(Entries taken from a collection)
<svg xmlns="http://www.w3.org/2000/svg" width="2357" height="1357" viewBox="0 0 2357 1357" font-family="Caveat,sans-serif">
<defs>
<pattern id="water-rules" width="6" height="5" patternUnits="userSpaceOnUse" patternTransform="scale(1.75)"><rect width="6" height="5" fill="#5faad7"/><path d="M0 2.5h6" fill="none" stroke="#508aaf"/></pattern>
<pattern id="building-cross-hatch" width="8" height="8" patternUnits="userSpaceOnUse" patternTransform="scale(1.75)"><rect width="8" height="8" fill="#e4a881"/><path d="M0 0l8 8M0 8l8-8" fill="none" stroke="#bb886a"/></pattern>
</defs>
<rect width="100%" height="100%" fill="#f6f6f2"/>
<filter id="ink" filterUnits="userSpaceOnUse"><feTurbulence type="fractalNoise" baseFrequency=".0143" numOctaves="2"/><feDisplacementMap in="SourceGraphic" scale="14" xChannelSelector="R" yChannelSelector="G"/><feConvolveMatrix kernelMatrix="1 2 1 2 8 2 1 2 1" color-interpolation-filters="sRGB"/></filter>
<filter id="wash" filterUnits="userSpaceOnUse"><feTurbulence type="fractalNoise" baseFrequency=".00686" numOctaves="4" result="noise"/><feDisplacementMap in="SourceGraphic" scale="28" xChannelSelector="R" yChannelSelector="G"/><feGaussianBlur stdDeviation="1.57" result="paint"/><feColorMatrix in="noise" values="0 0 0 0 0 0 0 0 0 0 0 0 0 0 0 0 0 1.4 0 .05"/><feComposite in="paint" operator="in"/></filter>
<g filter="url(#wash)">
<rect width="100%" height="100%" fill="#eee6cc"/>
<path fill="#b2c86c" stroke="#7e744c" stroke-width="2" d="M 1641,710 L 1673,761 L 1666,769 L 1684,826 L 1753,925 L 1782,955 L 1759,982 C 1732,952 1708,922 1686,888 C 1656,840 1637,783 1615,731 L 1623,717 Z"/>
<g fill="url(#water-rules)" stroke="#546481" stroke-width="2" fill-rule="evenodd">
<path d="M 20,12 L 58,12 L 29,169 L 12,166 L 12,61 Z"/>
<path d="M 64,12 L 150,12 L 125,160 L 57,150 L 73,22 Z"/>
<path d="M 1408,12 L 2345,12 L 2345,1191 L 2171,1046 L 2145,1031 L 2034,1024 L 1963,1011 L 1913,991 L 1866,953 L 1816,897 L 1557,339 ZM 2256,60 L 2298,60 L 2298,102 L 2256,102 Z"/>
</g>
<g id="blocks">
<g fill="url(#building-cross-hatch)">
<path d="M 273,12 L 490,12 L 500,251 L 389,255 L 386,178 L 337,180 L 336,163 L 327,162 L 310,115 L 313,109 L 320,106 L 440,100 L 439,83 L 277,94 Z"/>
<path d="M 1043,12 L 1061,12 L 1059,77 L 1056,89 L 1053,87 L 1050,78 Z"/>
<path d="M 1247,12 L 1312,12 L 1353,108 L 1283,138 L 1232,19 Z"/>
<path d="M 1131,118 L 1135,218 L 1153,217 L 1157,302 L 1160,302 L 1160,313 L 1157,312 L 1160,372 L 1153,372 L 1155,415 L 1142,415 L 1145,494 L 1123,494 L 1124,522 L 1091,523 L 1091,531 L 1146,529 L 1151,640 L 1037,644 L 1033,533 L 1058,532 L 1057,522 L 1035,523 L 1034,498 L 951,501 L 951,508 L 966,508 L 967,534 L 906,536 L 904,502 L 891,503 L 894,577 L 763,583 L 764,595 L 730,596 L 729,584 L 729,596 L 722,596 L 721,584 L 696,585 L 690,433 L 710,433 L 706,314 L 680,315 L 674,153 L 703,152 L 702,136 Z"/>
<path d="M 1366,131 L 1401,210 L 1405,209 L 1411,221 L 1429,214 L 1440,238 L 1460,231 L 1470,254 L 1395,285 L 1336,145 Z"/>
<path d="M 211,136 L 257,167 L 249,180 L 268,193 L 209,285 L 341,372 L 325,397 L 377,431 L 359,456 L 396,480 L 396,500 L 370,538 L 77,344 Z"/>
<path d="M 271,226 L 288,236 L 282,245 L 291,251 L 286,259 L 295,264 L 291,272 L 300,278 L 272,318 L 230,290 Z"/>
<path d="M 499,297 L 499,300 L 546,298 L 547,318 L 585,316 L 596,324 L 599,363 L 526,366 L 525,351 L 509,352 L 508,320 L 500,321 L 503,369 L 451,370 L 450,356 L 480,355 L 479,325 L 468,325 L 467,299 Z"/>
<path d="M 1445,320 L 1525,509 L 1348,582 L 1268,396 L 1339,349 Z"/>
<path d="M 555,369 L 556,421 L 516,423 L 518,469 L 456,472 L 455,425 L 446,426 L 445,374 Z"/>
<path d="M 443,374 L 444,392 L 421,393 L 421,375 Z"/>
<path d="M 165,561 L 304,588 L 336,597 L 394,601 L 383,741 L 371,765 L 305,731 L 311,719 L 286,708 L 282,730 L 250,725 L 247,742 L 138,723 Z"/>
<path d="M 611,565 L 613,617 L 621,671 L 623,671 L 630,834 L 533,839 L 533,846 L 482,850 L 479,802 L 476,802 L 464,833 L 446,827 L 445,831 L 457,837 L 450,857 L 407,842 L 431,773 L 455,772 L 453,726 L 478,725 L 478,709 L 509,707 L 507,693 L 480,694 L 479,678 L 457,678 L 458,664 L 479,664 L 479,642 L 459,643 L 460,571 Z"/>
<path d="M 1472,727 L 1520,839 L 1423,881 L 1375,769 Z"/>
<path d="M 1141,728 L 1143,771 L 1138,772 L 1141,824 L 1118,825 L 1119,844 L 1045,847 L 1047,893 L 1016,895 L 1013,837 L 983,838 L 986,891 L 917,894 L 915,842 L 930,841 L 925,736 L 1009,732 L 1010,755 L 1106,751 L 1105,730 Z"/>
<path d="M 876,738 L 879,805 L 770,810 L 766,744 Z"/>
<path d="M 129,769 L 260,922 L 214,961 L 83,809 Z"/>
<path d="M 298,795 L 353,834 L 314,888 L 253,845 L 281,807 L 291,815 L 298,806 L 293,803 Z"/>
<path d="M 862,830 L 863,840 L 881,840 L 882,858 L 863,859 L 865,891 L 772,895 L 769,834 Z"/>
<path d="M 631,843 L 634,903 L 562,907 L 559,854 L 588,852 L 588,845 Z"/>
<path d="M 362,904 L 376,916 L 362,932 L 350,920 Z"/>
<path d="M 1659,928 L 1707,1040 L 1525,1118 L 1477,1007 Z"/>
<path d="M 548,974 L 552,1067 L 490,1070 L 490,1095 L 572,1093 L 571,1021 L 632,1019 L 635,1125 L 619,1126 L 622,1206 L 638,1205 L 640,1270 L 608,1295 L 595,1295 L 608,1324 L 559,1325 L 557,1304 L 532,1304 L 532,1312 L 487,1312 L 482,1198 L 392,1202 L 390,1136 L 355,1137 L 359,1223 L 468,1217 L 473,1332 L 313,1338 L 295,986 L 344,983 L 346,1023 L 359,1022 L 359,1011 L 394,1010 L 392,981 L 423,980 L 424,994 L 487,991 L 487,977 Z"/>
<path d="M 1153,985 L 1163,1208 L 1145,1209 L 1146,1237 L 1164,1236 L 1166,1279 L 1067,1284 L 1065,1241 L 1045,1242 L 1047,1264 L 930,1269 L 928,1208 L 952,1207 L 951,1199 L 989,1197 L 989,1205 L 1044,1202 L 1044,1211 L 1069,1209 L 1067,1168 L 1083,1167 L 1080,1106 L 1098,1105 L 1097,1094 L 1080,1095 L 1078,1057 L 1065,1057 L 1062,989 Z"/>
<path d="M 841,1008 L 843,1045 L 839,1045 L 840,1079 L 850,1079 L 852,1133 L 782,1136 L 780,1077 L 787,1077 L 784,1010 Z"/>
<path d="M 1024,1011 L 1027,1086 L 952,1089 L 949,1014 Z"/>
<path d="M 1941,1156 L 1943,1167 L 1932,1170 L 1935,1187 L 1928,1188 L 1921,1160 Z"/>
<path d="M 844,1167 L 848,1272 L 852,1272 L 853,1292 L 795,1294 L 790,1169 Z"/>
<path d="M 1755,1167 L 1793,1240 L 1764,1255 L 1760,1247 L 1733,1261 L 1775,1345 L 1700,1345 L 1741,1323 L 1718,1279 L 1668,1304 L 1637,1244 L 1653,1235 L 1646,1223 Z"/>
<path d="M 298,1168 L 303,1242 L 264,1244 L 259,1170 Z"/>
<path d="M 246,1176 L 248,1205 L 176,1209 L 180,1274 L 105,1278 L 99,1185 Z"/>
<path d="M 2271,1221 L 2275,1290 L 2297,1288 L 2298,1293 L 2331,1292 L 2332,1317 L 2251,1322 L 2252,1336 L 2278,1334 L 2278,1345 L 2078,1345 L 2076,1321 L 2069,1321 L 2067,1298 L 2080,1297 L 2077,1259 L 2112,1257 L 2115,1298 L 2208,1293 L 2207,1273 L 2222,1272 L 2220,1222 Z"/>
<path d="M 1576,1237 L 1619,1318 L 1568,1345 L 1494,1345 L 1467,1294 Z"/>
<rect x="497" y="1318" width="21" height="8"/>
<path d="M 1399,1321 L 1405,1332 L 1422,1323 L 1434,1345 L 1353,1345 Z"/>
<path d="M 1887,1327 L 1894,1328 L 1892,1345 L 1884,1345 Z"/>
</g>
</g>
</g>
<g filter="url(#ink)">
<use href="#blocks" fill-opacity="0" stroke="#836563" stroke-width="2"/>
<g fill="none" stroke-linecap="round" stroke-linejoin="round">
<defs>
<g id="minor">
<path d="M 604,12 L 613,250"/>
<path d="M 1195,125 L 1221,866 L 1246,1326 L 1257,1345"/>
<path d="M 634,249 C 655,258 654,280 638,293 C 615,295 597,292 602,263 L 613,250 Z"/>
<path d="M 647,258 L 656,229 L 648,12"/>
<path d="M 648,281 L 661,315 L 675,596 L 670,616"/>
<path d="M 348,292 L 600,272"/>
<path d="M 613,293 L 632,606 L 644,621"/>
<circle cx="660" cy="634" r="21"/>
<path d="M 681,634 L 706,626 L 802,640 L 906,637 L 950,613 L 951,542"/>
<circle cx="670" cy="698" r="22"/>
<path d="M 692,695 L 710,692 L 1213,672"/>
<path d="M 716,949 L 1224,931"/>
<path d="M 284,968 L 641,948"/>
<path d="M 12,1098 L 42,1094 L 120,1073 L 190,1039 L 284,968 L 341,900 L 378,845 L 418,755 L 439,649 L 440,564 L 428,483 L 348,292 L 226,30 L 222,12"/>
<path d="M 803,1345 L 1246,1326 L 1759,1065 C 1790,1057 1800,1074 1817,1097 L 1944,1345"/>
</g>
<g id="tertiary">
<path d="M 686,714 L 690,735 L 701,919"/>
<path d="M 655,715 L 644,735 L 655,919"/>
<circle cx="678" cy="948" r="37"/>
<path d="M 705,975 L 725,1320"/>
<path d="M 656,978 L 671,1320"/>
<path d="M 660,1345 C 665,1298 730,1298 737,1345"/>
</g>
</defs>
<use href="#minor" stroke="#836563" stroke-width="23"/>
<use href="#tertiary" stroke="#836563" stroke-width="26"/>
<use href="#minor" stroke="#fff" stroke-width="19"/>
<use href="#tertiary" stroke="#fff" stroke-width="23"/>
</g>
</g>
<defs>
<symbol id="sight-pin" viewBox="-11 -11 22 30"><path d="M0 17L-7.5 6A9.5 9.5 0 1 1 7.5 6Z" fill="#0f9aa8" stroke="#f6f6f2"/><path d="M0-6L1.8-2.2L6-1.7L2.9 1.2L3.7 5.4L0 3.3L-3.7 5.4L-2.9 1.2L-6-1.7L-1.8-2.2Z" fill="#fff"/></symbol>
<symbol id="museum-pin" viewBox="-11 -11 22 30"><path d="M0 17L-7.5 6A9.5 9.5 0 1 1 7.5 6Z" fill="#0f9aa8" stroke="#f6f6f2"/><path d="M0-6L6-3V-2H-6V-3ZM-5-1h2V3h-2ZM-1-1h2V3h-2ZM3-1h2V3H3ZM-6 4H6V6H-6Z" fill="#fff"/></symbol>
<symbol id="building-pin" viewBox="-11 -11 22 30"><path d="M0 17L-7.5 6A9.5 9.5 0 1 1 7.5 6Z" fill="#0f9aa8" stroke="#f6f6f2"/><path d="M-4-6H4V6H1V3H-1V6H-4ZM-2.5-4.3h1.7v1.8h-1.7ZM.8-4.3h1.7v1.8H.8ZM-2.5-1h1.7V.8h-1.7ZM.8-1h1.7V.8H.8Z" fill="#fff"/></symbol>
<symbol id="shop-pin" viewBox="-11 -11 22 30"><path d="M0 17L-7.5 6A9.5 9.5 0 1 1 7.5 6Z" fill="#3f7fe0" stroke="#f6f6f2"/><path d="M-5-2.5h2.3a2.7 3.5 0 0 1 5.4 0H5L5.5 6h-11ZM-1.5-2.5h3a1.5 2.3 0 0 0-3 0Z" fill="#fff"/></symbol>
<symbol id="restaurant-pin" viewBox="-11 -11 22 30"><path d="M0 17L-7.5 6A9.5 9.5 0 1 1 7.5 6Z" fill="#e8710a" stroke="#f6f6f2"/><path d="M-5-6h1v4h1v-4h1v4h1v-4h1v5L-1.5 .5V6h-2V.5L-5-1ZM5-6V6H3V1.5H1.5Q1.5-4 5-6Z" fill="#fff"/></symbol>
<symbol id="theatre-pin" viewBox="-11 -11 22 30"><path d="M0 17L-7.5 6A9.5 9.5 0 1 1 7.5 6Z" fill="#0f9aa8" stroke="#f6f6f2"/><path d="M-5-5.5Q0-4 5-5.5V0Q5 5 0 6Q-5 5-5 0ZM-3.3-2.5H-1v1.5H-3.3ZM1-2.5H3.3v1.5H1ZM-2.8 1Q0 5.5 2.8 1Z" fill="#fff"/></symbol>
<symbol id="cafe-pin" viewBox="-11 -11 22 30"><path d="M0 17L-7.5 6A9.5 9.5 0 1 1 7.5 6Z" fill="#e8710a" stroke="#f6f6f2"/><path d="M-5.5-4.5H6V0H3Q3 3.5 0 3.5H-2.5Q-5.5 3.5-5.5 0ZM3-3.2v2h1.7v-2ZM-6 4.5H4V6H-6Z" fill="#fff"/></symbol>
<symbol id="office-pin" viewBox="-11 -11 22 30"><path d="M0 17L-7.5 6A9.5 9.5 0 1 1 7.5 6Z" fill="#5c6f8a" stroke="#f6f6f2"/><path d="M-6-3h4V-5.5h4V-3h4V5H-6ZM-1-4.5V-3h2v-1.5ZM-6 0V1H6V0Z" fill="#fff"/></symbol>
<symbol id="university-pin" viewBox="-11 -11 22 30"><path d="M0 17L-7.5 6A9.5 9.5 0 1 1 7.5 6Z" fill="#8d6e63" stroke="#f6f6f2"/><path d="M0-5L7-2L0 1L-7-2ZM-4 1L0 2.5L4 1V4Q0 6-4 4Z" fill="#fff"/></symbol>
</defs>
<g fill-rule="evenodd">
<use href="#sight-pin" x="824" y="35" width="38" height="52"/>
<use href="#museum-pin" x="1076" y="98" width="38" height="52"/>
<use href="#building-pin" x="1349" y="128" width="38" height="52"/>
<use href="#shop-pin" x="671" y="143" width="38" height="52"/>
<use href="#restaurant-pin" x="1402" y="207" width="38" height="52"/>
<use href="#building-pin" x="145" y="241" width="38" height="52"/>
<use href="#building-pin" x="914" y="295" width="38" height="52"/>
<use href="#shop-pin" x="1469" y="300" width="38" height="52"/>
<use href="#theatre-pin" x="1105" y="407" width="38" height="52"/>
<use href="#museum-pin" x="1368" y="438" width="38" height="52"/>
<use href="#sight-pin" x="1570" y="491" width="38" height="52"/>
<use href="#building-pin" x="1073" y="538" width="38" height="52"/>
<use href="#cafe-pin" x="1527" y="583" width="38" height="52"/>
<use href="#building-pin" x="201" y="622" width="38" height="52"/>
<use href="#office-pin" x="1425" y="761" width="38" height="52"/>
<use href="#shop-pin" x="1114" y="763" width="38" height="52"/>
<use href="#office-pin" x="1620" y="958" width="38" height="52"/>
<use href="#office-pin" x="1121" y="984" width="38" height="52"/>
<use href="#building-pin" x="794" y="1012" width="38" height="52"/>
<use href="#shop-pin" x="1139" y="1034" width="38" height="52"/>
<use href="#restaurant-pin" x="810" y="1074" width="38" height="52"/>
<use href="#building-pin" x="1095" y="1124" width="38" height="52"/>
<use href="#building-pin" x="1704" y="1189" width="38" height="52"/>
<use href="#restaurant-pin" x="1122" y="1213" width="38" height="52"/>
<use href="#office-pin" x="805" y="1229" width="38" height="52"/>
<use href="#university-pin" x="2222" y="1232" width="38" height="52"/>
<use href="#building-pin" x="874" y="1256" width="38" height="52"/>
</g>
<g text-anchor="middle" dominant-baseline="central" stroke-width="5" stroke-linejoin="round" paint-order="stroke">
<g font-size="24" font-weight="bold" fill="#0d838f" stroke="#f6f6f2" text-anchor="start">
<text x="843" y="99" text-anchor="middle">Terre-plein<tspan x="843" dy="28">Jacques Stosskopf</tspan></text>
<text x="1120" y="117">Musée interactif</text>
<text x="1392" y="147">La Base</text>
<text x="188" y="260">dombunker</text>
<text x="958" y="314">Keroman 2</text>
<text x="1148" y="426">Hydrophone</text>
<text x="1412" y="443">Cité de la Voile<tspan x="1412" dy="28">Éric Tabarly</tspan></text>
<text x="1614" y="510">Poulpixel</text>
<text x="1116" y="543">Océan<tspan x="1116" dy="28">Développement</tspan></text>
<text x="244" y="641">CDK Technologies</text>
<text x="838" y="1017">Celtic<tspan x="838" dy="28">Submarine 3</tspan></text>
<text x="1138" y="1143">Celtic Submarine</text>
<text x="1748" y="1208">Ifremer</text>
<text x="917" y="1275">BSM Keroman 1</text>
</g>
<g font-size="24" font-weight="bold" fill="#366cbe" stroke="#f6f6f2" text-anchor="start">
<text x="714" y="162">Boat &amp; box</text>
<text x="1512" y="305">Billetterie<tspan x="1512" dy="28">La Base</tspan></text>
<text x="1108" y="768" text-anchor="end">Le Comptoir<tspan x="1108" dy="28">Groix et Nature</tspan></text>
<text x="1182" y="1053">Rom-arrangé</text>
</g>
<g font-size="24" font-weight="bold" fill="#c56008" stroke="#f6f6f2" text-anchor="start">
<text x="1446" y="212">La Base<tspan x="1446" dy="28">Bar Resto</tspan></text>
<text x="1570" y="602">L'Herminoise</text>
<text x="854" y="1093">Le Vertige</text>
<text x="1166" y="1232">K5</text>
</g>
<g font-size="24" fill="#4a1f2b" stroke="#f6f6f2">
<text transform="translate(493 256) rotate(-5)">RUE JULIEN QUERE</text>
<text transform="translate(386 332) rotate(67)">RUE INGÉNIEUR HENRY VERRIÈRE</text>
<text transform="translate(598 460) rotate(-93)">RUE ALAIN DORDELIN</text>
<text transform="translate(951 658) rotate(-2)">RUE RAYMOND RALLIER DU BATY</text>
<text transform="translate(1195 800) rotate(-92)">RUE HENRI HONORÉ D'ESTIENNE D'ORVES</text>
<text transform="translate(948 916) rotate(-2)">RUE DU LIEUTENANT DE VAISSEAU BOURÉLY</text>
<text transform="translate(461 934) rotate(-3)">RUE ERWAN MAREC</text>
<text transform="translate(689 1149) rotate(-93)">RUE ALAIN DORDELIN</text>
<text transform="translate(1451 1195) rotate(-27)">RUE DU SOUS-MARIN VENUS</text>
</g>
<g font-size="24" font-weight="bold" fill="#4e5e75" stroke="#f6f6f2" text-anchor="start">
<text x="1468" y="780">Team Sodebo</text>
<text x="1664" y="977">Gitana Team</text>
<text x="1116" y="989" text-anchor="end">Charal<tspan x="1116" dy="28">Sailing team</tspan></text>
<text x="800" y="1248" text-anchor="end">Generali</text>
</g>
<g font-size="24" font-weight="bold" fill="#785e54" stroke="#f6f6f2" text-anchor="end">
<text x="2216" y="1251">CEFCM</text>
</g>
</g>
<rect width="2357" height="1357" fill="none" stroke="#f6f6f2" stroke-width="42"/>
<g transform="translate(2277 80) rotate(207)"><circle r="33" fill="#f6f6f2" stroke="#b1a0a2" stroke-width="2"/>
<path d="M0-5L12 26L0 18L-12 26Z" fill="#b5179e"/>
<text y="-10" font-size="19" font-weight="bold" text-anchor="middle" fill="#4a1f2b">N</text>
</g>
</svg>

**Instructions for the task**
How many of the lines in the records include the string "wash"? Reply with the number alone.

**Task answer**
2